I wonder what that meant, whether Kodak sponsored him financially, if they gave him boatloads of free Tri-X and processing, or both.In the formal presentation, he mentioned Tri-X by name several times. I asked him about that later. His comment was "Kodak has been very good to me".
Godfrey
somewhat colored
This is kinda what I expect of a professional photographer. It is, in large part, how I handle my cameras ... I rarely spend more than a second or two adjusting anything. I know what settings to use for most lighting and scene conditions, and I've been setting focus distance by estimation and scale for 50+ years......Someone asked him in that discussion about the time it took at shoot a full manual camera. While never glancing down at the M-6 hanging around his neck, he quickly set shutter, aperture, and focus, all by feel in about a second.
...
Which is why most fully automated cameras often just annoy me and get in my way. 🤷♂️
G
gzisis69
Established
Thats a great story that shows that the most important thing in photography is to photograph. I have a friend who changes his equipment every 6 months or maybe earlier and is never happy with what he has. He takes many photos but all of them are crap. He once gave to a common friend a pentax mx he didnt want with a 50 or 35 lens i can not remember exactly. The guy had no clue what to do with the camera since he was using his phone mostly. He invested 1 week to learn the camera and how to use it and he took some great pictures in his first 2-3 films. One has to got the eye for photography but he has to train it too to evolve. Everyone can learn light, composition distance if he trains a lot. But very few have the eye to take a photo.I had and interesting discussion with a Magnum photographer just before the opening of his exhibit. He had spent time as a part of the White House press pool but did a personal project "behind the velvet rope" of everything that went on behind the scenes. His personal work was b&w. In a group conversation, he told of his camera bag being run over by a truck and needing to replace his Leica and lens.
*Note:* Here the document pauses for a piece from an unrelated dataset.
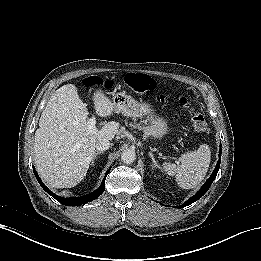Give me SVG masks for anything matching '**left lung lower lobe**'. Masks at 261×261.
<instances>
[{"label": "left lung lower lobe", "mask_w": 261, "mask_h": 261, "mask_svg": "<svg viewBox=\"0 0 261 261\" xmlns=\"http://www.w3.org/2000/svg\"><path fill=\"white\" fill-rule=\"evenodd\" d=\"M219 153H220L219 158H221V149H220ZM220 161H221V159L218 160L216 168L214 169L212 175L209 177V179L206 181V183L202 186V188L193 197H191L189 200H187L181 207H186V206L192 204L193 202L200 199L208 191L210 185L212 184V182L214 181V179L218 173V170L220 167ZM178 208H180V207H178Z\"/></svg>", "instance_id": "left-lung-lower-lobe-1"}]
</instances>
He knew his camera was a M-6 but when asked what replacement lens he paused, them finally said "the Leica 35mm lens" When probed as to which Leica 35mm lens, it became apparent he had no clue. He could not has held his own in a RFF discussion of the different models and versions of Leica 35mm lenses.
Someone asked him in that discussion about the time it took at shoot a full manual camera. While never glancing down at the M-6 hanging around his neck, he quickly set shutter, aperture, and focus, all by feel in about a second. Then he handed his camera to the guy who asked the original question and asked "slow like this?" The questioner commented not only was the exposure set, but the focus was dead on between the two of them. So Mr. Magnum may not have know much about the lens but had used the camera enough so it was totally reflex to use.
In the formal presentation, he mentioned Tri-X by name several times. I asked him about that later. His comment was "Kodak has been very good to me".
xayraa33
rangefinder user and fancier
They probably now use the latest iphone in their pocket.